According to the COVID-19 variant notes below, why might BA.5.x begin to falter? Explain in one to three sentences.

• _Extracted text_
*-*-*
Fear not though as BA.2.76 (BA.2 with S:R346T and S:Y248N - appears to be a key combination) looks like it could be limbering up in the wings, fresh from a tour of India.
BA.2.76 growth advantage relative to co-circulating variants, UK.
 
There might be hints of BA.5.x beginning to falter, as it increasingly struggles to find sufficient susceptibles over the coming fortnight.
The MRC Biostatistics Unit (Cambridge) suggests that, for England, the current wave will peak in the week 17th-23rd July.

National Rt estimated to be 1.26, though in the NE and London it is now estimated to be <1.
85% of the population are estimated to have been infected at some point and 21% suffered reinfections.
 
(UCL/Crick/MRC-Glasgow) In vitro indication that BA.4, and particularly BA.5, have significantly improved evasion of innate immunity.
Here, we demonstrate that the most recent Omicron variants have enhanced capacity to antagonise or evade human innate immune defenses. We find Omicron BA.4 and BA.5 replication is associated with reduced activation of epithelial innate immune responses versus earlier BA.1 and BA.2 subvariants. We also find enhanced expression of innate immune antagonist proteins Orf6 and N, similar to Alpha, suggesting common pathways of human adaptation and linking VOC dominance to improved innate immune evasion. We conclude that Omicron BA.4 and BA.5 have combined evolution of antibody escape with enhanced antagonism of human innate immunity to improve transmission and possibly reduce immune protection from severe disease.
Reduced induction of Interferon-β (IFNβ) and the inflammatory chemokine CXCL10.
DOI:10.1101/2022.07.12.499603.
 
Variants to keep an eye on - BA.2.75 or a sub-lineage thereof with S:R346T, or perhaps a BF.x lineage (BA.5 sub-lineages) with BF.7 (also sporting R346T, amongst others) being a favourite. R346T is one of the largest known RBD escape mutations, also conferring both increased ACE2 binding and RBD expression (relative to recent omicron lineages).

Modelling might suggest one of those coming to dominate infections and perhaps drive a new UK wave around October-November (coincident with waning circulating immunity across the population and significant behavioural change).
SARS-CoV-2 lineage frequencies (GISAID/COG-UK, Wenseleers).
 
Add BA.2.75.1 (defining mutation S: D574V) to that list. It might start driving an autumnal wave earlier (second half of September).

BL.1 (essentially BA.2.75.1+S:R346T) is another, with potential, to perhaps keep an eye on.

Both initially spotted in India.
 
Last edited:
Add BA.2.75.1 (defining mutation S: D574V) to that list. It might start driving an autumnal wave earlier (second half of September).
*-*-*
• _Records_
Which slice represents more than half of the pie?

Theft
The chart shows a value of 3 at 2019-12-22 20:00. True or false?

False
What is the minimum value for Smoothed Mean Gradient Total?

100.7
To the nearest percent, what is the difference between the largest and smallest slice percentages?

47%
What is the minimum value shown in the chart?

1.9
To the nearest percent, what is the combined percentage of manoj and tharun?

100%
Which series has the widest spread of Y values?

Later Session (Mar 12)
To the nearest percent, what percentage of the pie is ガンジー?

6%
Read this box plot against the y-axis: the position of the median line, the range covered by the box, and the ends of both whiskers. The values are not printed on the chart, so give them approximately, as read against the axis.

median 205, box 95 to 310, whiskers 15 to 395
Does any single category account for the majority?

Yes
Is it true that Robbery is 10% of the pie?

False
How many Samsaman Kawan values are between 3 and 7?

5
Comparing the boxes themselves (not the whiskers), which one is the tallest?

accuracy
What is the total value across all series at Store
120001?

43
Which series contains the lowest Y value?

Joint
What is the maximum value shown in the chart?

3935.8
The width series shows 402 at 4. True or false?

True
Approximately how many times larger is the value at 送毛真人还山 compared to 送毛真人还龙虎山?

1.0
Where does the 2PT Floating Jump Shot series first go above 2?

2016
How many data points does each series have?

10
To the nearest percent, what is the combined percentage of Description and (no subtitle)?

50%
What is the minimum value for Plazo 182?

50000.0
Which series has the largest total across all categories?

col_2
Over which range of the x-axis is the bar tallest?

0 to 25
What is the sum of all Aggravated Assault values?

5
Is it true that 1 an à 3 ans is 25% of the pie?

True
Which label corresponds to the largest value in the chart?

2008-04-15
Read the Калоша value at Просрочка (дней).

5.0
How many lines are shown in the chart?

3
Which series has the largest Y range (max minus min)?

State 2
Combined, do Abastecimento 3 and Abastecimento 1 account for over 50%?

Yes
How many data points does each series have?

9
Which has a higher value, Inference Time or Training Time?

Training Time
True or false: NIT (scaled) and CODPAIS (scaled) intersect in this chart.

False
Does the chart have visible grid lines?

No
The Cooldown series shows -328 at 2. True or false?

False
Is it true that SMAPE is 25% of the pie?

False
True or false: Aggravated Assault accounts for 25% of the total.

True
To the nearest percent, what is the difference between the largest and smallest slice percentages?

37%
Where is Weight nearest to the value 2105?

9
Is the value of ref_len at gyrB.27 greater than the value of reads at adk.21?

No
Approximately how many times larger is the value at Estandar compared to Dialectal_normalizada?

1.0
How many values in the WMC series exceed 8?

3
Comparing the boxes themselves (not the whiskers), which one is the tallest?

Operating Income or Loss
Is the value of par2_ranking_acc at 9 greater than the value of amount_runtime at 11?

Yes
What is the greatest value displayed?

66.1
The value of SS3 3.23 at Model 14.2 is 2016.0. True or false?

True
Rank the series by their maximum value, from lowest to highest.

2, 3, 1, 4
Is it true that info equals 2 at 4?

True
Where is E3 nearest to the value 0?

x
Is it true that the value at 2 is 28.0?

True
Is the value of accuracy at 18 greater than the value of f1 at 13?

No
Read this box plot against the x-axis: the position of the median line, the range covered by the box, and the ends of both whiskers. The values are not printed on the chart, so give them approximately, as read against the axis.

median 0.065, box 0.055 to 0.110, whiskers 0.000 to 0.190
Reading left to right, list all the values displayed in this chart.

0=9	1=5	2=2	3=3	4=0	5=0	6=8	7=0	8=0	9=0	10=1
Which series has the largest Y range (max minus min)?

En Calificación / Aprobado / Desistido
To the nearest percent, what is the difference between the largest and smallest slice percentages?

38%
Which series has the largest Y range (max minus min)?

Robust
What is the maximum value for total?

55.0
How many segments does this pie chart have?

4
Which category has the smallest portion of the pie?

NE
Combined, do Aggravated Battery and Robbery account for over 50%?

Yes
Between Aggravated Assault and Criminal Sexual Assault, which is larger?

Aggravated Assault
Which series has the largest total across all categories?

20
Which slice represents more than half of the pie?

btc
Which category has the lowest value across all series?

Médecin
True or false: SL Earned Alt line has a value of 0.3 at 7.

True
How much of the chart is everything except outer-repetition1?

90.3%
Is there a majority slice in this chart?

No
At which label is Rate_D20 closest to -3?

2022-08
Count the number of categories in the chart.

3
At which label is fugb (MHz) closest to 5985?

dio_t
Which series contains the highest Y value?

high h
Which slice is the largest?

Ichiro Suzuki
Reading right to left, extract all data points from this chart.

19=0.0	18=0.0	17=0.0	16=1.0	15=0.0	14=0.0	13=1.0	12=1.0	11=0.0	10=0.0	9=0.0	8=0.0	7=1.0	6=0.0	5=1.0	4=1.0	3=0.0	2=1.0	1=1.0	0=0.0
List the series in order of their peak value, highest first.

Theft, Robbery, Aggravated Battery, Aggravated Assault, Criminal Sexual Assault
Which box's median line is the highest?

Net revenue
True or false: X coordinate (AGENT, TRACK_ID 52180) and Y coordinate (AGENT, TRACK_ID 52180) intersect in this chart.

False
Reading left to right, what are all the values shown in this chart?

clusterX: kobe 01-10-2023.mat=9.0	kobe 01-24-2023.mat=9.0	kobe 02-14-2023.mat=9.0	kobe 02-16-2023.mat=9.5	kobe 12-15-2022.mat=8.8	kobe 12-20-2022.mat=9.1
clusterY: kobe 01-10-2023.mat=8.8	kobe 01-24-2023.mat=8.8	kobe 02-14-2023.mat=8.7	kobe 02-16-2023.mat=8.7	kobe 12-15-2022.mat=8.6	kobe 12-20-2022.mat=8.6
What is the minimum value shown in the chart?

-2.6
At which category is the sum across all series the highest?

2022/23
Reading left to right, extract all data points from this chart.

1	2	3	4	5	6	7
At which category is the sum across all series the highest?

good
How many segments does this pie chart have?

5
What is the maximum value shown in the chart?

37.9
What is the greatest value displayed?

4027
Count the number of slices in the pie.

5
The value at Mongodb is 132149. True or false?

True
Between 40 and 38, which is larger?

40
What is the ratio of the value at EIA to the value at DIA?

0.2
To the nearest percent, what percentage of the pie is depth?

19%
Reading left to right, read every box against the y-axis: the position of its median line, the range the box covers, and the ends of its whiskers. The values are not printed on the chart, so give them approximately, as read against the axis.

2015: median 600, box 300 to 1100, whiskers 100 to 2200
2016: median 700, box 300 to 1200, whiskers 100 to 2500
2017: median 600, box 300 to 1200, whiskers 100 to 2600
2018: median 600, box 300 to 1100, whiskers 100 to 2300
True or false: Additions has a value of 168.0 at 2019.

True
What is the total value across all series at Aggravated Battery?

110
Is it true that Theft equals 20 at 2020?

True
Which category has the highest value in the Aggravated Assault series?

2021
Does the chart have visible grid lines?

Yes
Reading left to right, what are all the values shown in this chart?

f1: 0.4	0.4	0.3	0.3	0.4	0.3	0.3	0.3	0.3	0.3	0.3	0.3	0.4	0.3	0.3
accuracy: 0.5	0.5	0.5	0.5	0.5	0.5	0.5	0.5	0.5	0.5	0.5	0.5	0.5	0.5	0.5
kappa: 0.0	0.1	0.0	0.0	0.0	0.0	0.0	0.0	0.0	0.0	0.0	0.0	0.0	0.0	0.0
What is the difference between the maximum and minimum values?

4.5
*-*-*
• _Task output_
BA.5.x might begin to falter because it increasingly struggles to find sufficient susceptibles over the coming fortnight.